Requirement A: In the EC2 excerpt, how much local storage does each instance offer?
Requirement B: Output the part of the EC2 excerpt between "We solved the" and "is actually performed.", inclusive.

Selected extract:
/---
EC2 is great because it allowed us to upload a custom disk image configured to have exactly the software configuration we need. So, when the number of users starts increasing, we can turn on more instances and configure them to share the load. The details make this much more complex, of course, since the application itself needs to be built in a way that makes such scalability possible. However, the ease and flexibility of having custom images ready and waiting to be turned on when needed is a huge plus.
However, there are two big downsides to using EC2.
First is that the instances have no permanent storage. Each instance offers 150 GB of local storage, but it’s tied to that particular instance. When the instance is shut down (or crashes), it goes away. Storing data on S3 helps, but S3 uses block oriented storage that’s pretty different from a typical file system, making it difficult to simply treat it as an infinitely sized NFS mount.
Second is that the IP address assigned to the instance isn’t permanent. This leads to a similar problem: if anything references that IP address (either through DNS or any other third party service) and the instances goes down, those references will be broken. (Update 4/3/08: Cool! Amazon fixed this, now it’s possible to reserve a static block of IPs and dynamically assign them to instances.
We solved the first of these problems by implementing an aggressive backup strategy using S3. S3 is effectively an infinitely large storage space with all the replication and high availability features that Amazon’s own web site is built on. In the future the “correct” answer may well be to go with Amazon’s simple DB service. It’s currently in closed beta though, and the model it’s built around isn’t ideal for real-time updates, since there’s a lag between when a request is made to store data and when the request is actually performed.
Frequently changing DNS addresses are common enough to have a standard solution: dynamic DNS.
The second problem, of impermanent IP addresses, is much more straightforward. Frequently changing DNS addresses are common enough to have a standard solution: dynamic DNS.
This application highlights the evolution of web apps as both the underlying infrastructures become simultaneously commoditized and far more customizable, and as individual sites like Facebook begin offering APIs, making them into their own proprietary platforms.
\---
Data section:
/---
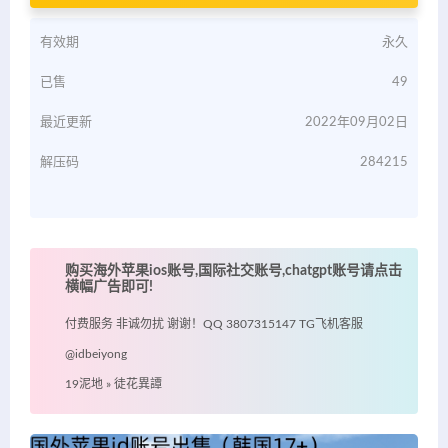
有效期
永久
已售
49
最近更新
2022年09月02日
解压码
284215
购买海外苹果ios账号,国际社交账号,chatgpt账号请点击
横幅广告即可!
付费服务 非诚勿扰 谢谢！QQ 3807315147 TG飞机客服
@idbeiyong
19泥地
»
徒花異譚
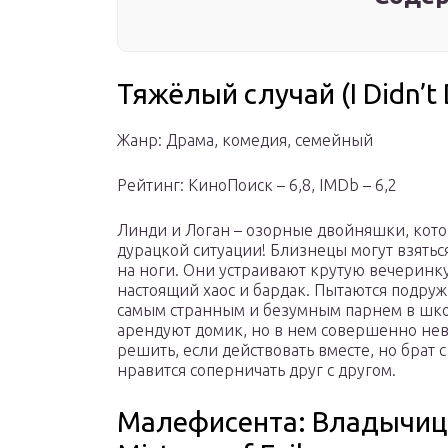
Тяжёлый случай (I Didn’t 
Жанр: Драма, комедия, семейный
Рейтинг: КиноПоиск – 6,8, IMDb – 6,2
Линди и Логан – озорные двойняшки, кото
дурацкой ситуации! Близнецы могут взятьс
на ноги. Они устраивают крутую вечеринку
настоящий хаос и бардак. Пытаются подруж
самым странным и безумным парнем в шко
арендуют домик, но в нем совершенно не
решить, если действовать вместе, но брат 
нравится соперничать друг с другом.
Малефисента: Владычица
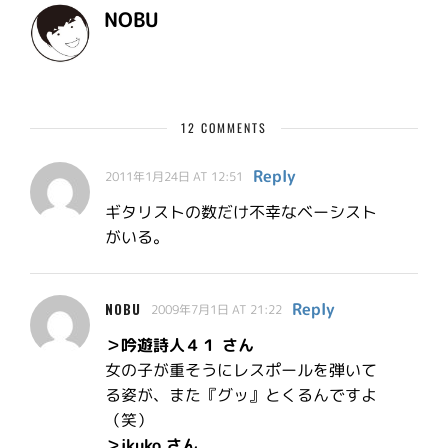
NOBU
12 COMMENTS
Reply
2011年1月24日 AT 12:51
ギタリストの数だけ不幸なベーシスト
がいる。
Reply
NOBU
2009年7月1日 AT 21:22
＞吟遊詩人４１ さん
女の子が重そうにレスポールを弾いて
る姿が、また『グッ』とくるんですよ
（笑）
＞ikuko さん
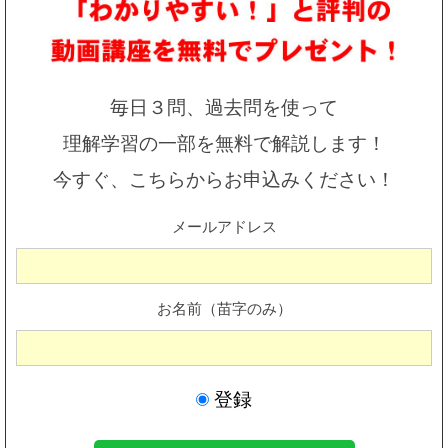
毎日３問、過去問を使って
理解学習の一部を無料で解説します！
今すぐ、こちらからお申込みください！
メールアドレス
お名前（苗字のみ）
登録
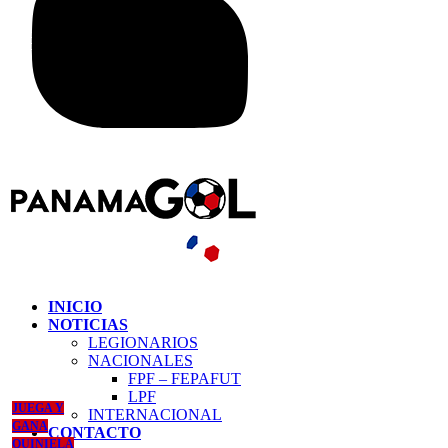
INICIO
NOTICIAS
LEGIONARIOS
NACIONALES
FPF – FEPAFUT
LPF
JUEGA Y
INTERNACIONAL
GANA
CONTACTO
QUINIELA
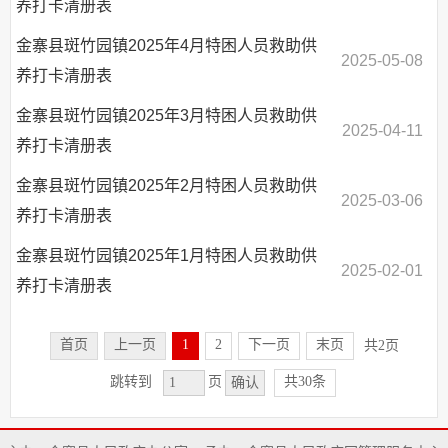
养打卡清册表
金寨县斑竹园镇2025年4月特困人员救助供
2025-05-08
养打卡清册表
金寨县斑竹园镇2025年3月特困人员救助供
2025-04-11
养打卡清册表
金寨县斑竹园镇2025年2月特困人员救助供
2025-03-06
养打卡清册表
金寨县斑竹园镇2025年1月特困人员救助供
2025-02-01
养打卡清册表
首页
上一页
1
2
下一页
末页
共2页
共30条
跳转到
页
确认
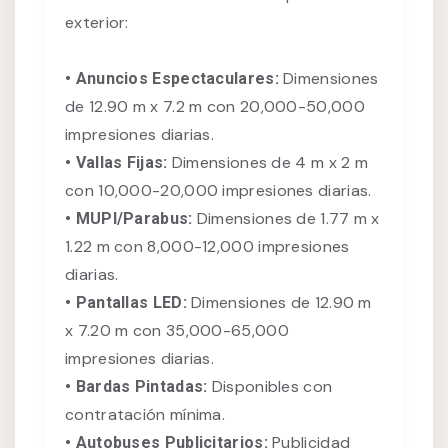
exterior:
Dimensiones
• Anuncios Espectaculares:
de 12.90 m x 7.2 m con 20,000-50,000
impresiones diarias.
Dimensiones de 4 m x 2 m
• Vallas Fijas:
con 10,000-20,000 impresiones diarias.
Dimensiones de 1.77 m x
• MUPI/Parabus:
1.22 m con 8,000-12,000 impresiones
diarias.
Dimensiones de 12.90 m
• Pantallas LED:
x 7.20 m con 35,000-65,000
impresiones diarias.
Disponibles con
• Bardas Pintadas:
contratación mínima.
Publicidad
• Autobuses Publicitarios:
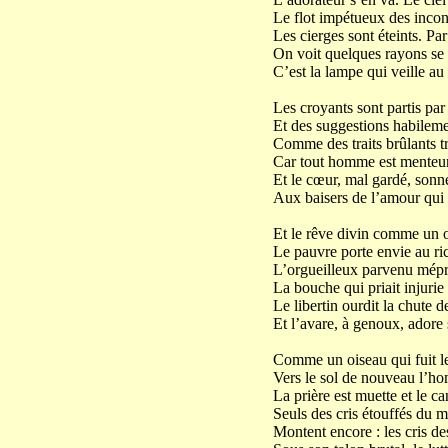
Le flot impétueux des incon
Les cierges sont éteints. Pa
On voit quelques rayons se 
C’est la lampe qui veille au 
Les croyants sont partis par
Et des suggestions habileme
Comme des traits brûlants tr
Car tout homme est menteur 
Et le cœur, mal gardé, so
Aux baisers de l’amour qui l
Et le rêve divin comme un oi
Le pauvre porte envie au ric
L’orgueilleux parvenu mépri
La bouche qui priait injurie 
Le libertin ourdit la chute 
Et l’avare, à genoux, adore 
Comme un oiseau qui fuit le 
Vers le sol de nouveau l’ho
La prière est muette et le ca
Seuls des cris étouffés du mi
Montent encore : les cris d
\---
Exercise output A: 150 GB

Exercise output B:
We solved the first of these problems by implementing an aggressive backup strategy using S3. S3 is effectively an infinitely large storage space with all the replication and high availability features that Amazon’s own web site is built on. In the future the “correct” answer may well be to go with Amazon’s simple DB service. It’s currently in closed beta though, and the model it’s built around isn’t ideal for real-time updates, since there’s a lag between when a request is made to store data and when the request is actually performed.